> [Exercise prompt]: In the entries below, find the line with "As a rule of" and the line with "## The FIP process"; give again those lines and every line between them, exactly.

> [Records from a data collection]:
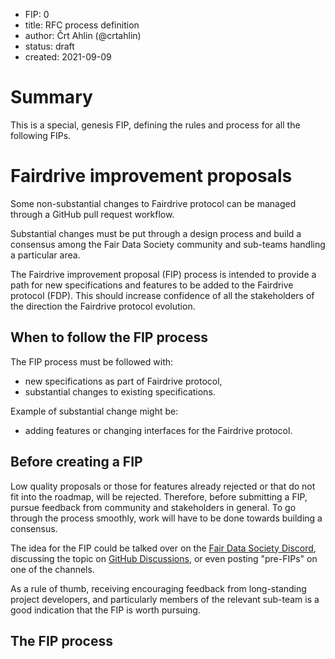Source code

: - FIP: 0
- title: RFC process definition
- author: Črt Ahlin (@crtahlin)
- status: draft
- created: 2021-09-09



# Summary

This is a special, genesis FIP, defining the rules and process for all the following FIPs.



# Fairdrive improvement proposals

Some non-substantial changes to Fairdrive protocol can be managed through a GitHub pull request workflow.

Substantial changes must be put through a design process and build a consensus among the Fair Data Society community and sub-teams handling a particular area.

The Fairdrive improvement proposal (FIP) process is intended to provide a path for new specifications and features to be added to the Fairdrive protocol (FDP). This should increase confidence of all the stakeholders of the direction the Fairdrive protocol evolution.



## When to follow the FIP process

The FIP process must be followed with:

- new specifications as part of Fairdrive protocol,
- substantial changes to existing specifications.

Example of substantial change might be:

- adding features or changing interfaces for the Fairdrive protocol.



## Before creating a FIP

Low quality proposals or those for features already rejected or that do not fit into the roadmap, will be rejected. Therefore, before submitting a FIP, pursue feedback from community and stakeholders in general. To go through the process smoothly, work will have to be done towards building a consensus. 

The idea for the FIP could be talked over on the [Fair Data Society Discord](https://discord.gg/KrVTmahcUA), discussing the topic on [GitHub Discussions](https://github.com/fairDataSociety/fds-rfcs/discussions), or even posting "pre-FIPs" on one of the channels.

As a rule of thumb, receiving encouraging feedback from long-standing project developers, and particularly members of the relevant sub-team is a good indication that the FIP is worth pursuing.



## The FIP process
---
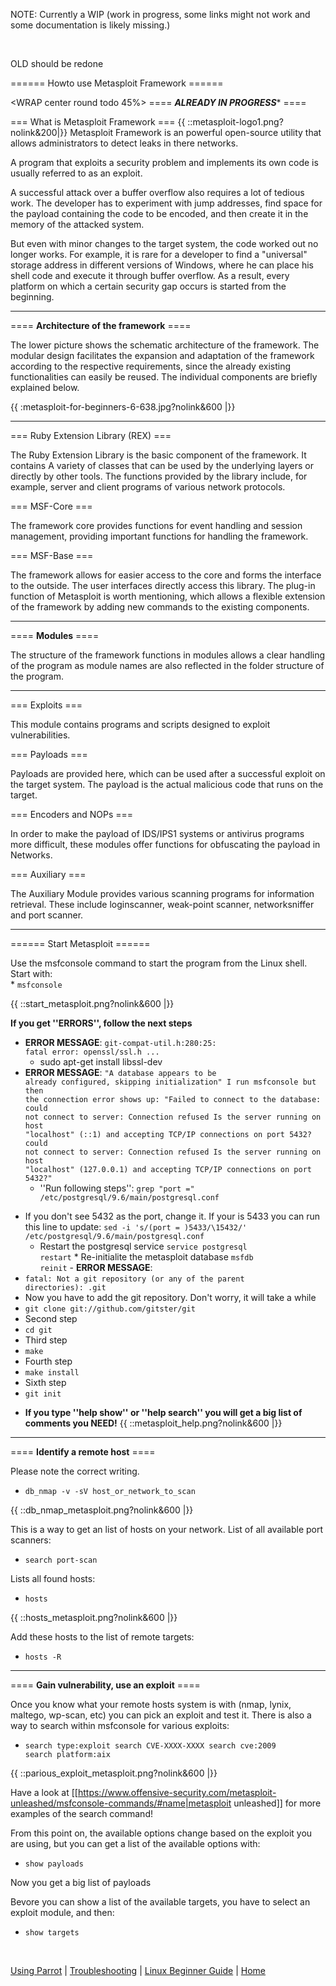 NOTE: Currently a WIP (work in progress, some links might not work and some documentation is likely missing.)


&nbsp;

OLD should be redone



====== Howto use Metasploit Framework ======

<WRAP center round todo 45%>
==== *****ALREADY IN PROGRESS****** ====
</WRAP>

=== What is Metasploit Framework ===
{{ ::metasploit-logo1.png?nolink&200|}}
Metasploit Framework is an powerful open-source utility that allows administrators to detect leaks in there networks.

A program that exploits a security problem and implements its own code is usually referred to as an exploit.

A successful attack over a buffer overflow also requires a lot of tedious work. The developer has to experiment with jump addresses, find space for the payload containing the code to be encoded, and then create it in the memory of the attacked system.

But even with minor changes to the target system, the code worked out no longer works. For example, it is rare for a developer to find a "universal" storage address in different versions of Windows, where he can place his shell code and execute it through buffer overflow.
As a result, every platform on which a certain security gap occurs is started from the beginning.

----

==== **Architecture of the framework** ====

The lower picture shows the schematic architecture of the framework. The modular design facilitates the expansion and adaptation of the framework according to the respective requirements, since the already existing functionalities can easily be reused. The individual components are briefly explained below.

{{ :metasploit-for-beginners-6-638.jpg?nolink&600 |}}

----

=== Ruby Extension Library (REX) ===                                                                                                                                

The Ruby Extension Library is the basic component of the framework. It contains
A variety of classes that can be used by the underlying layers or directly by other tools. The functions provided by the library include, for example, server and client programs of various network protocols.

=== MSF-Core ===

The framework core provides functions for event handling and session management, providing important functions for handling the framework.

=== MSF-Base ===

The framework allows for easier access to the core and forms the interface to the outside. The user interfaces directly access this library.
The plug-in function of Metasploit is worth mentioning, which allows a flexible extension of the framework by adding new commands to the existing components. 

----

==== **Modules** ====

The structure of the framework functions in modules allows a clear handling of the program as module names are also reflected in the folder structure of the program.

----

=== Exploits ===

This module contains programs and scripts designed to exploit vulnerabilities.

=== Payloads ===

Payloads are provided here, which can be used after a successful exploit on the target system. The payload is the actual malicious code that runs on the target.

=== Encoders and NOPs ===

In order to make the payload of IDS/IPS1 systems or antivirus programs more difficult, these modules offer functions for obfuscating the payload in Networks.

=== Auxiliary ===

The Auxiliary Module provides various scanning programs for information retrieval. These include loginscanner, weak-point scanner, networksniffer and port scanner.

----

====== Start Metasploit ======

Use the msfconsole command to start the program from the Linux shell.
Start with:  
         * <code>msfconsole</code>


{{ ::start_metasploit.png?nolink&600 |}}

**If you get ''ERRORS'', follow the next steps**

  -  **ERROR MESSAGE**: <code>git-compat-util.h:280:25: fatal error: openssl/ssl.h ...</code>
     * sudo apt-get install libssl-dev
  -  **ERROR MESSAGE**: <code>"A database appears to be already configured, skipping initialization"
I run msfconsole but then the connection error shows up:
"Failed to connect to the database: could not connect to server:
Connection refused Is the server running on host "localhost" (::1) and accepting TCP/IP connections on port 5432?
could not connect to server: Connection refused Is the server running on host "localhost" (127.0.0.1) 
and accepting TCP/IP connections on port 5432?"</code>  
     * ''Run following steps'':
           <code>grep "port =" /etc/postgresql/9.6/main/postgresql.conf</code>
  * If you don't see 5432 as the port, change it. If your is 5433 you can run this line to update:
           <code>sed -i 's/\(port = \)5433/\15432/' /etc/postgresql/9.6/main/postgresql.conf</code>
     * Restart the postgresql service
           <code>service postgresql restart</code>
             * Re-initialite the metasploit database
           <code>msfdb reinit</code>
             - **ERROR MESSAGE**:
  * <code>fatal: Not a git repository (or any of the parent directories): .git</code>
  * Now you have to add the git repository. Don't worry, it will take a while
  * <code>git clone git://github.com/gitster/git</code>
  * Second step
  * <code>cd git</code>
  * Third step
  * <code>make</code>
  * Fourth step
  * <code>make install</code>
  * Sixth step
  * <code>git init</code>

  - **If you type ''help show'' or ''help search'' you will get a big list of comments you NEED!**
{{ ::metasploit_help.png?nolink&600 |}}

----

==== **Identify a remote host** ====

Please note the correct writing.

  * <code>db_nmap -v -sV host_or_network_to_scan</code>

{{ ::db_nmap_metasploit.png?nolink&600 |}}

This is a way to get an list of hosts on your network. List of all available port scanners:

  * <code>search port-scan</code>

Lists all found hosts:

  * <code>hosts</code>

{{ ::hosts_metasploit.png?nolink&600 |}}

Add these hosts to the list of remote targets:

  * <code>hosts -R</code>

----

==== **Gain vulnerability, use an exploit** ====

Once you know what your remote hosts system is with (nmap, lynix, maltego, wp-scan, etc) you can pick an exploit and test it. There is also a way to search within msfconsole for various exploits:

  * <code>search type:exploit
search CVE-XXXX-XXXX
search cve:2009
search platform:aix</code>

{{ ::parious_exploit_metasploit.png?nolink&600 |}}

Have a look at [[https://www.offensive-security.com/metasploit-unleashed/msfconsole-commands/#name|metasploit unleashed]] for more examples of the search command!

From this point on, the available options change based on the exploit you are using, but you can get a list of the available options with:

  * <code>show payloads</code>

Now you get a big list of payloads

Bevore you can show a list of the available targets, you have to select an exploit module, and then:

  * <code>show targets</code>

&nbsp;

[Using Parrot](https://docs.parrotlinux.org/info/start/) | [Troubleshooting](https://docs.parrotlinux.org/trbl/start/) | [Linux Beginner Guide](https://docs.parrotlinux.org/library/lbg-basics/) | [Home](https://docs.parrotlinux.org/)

> [Response for this exercise]:
As a rule of thumb, receiving encouraging feedback from long-standing project developers, and particularly members of the relevant sub-team is a good indication that the FIP is worth pursuing.



## The FIP process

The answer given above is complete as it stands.